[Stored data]
####

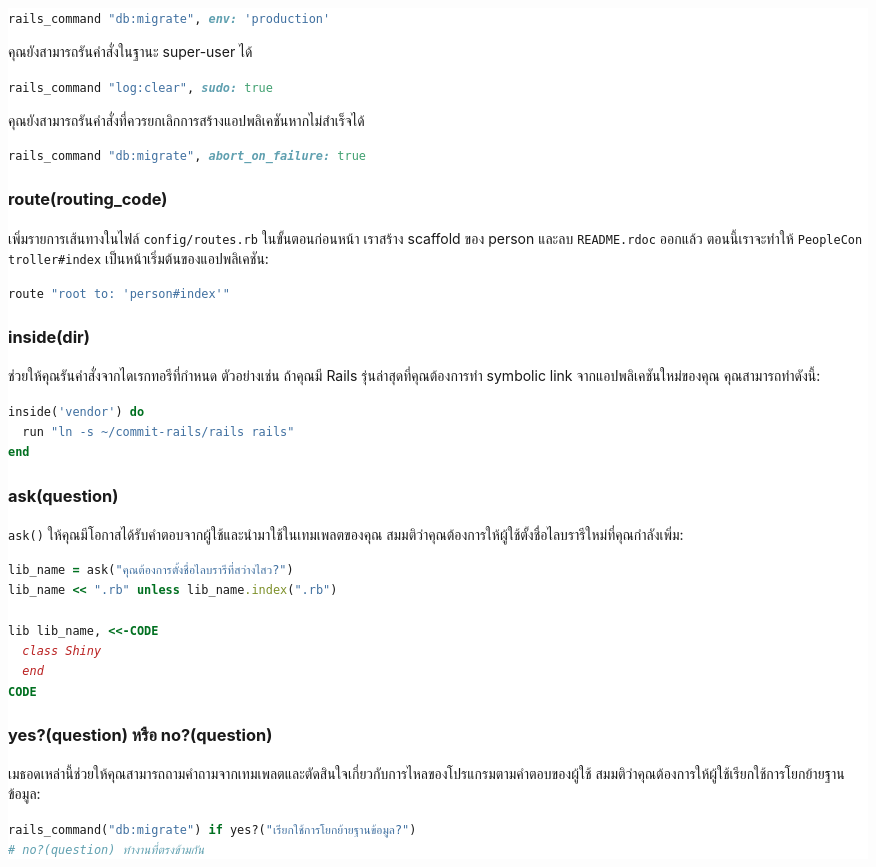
 ```ruby
rails_command "db:migrate", env: 'production'
```

คุณยังสามารถรันคำสั่งในฐานะ super-user ได้

```ruby
rails_command "log:clear", sudo: true
```

คุณยังสามารถรันคำสั่งที่ควรยกเลิกการสร้างแอปพลิเคชันหากไม่สำเร็จได้

```ruby
rails_command "db:migrate", abort_on_failure: true
```

### route(routing_code)

เพิ่มรายการเส้นทางในไฟล์ `config/routes.rb` ในขั้นตอนก่อนหน้า เราสร้าง scaffold ของ person และลบ `README.rdoc` ออกแล้ว ตอนนี้เราจะทำให้ `PeopleController#index` เป็นหน้าเริ่มต้นของแอปพลิเคชัน:

```ruby
route "root to: 'person#index'"
```

### inside(dir)

ช่วยให้คุณรันคำสั่งจากไดเรกทอรีที่กำหนด ตัวอย่างเช่น ถ้าคุณมี Rails รุ่นล่าสุดที่คุณต้องการทำ symbolic link จากแอปพลิเคชันใหม่ของคุณ คุณสามารถทำดังนี้:
```ruby
inside('vendor') do
  run "ln -s ~/commit-rails/rails rails"
end
```

### ask(question)

`ask()` ให้คุณมีโอกาสได้รับคำตอบจากผู้ใช้และนำมาใช้ในเทมเพลตของคุณ สมมติว่าคุณต้องการให้ผู้ใช้ตั้งชื่อไลบรารีใหม่ที่คุณกำลังเพิ่ม:

```ruby
lib_name = ask("คุณต้องการตั้งชื่อไลบรารีที่สว่างไสว?")
lib_name << ".rb" unless lib_name.index(".rb")

lib lib_name, <<-CODE
  class Shiny
  end
CODE
```

### yes?(question) หรือ no?(question)

เมธอดเหล่านี้ช่วยให้คุณสามารถถามคำถามจากเทมเพลตและตัดสินใจเกี่ยวกับการไหลของโปรแกรมตามคำตอบของผู้ใช้ สมมติว่าคุณต้องการให้ผู้ใช้เรียกใช้การโยกย้ายฐานข้อมูล:

```ruby
rails_command("db:migrate") if yes?("เรียกใช้การโยกย้ายฐานข้อมูล?")
# no?(question) ทำงานที่ตรงข้ามกัน
```
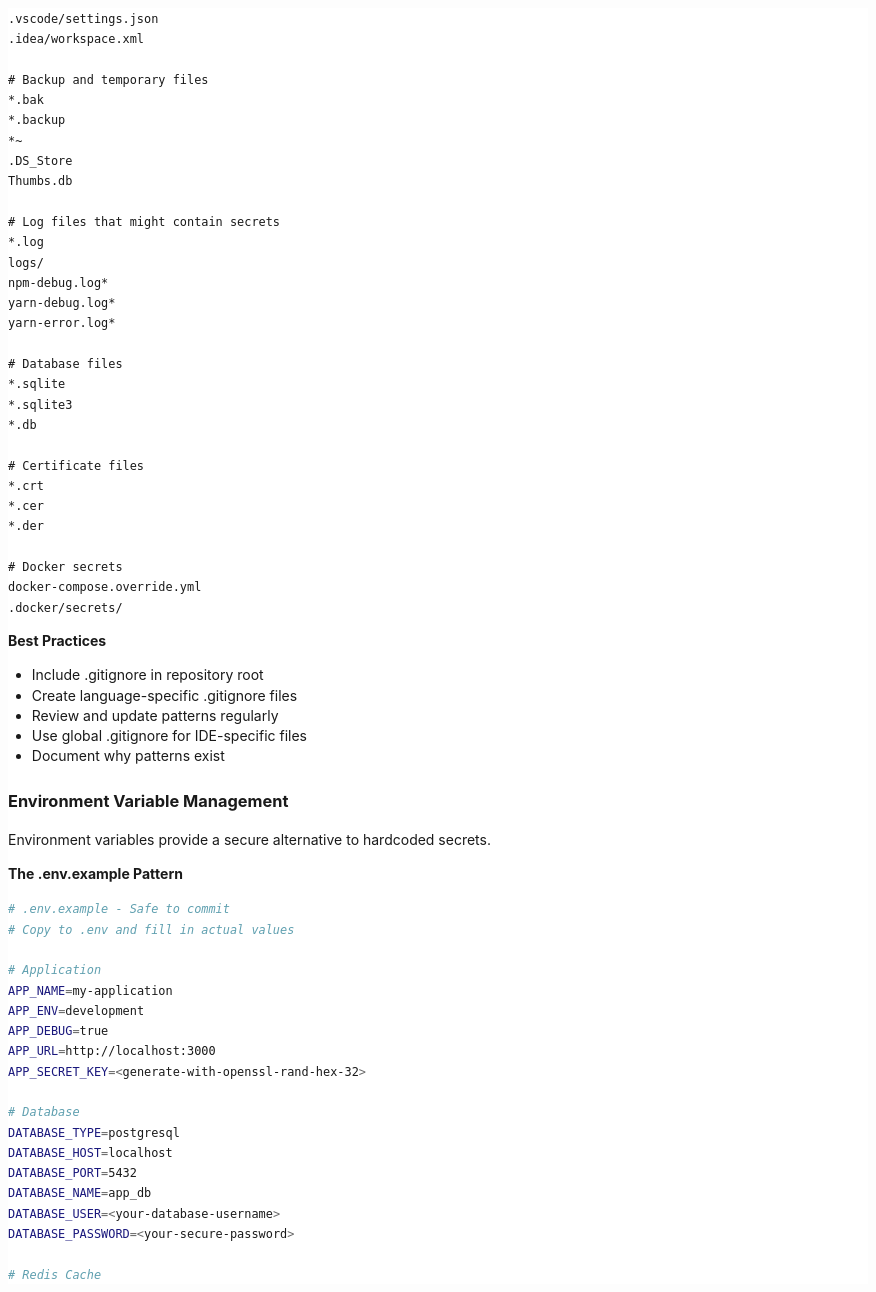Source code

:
 ```gitignore
.vscode/settings.json
.idea/workspace.xml

# Backup and temporary files
*.bak
*.backup
*~
.DS_Store
Thumbs.db

# Log files that might contain secrets
*.log
logs/
npm-debug.log*
yarn-debug.log*
yarn-error.log*

# Database files
*.sqlite
*.sqlite3
*.db

# Certificate files
*.crt
*.cer
*.der

# Docker secrets
docker-compose.override.yml
.docker/secrets/
```

**Best Practices**
- Include .gitignore in repository root
- Create language-specific .gitignore files
- Review and update patterns regularly
- Use global .gitignore for IDE-specific files
- Document why patterns exist

### Environment Variable Management

Environment variables provide a secure alternative to hardcoded secrets.

**The .env.example Pattern**
```bash
# .env.example - Safe to commit
# Copy to .env and fill in actual values

# Application
APP_NAME=my-application
APP_ENV=development
APP_DEBUG=true
APP_URL=http://localhost:3000
APP_SECRET_KEY=<generate-with-openssl-rand-hex-32>

# Database
DATABASE_TYPE=postgresql
DATABASE_HOST=localhost
DATABASE_PORT=5432
DATABASE_NAME=app_db
DATABASE_USER=<your-database-username>
DATABASE_PASSWORD=<your-secure-password>

# Redis Cache
```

####

§ What the task requires
Your reply should be one number: the count of lines above that hold the word "secure".

§ Written solution
2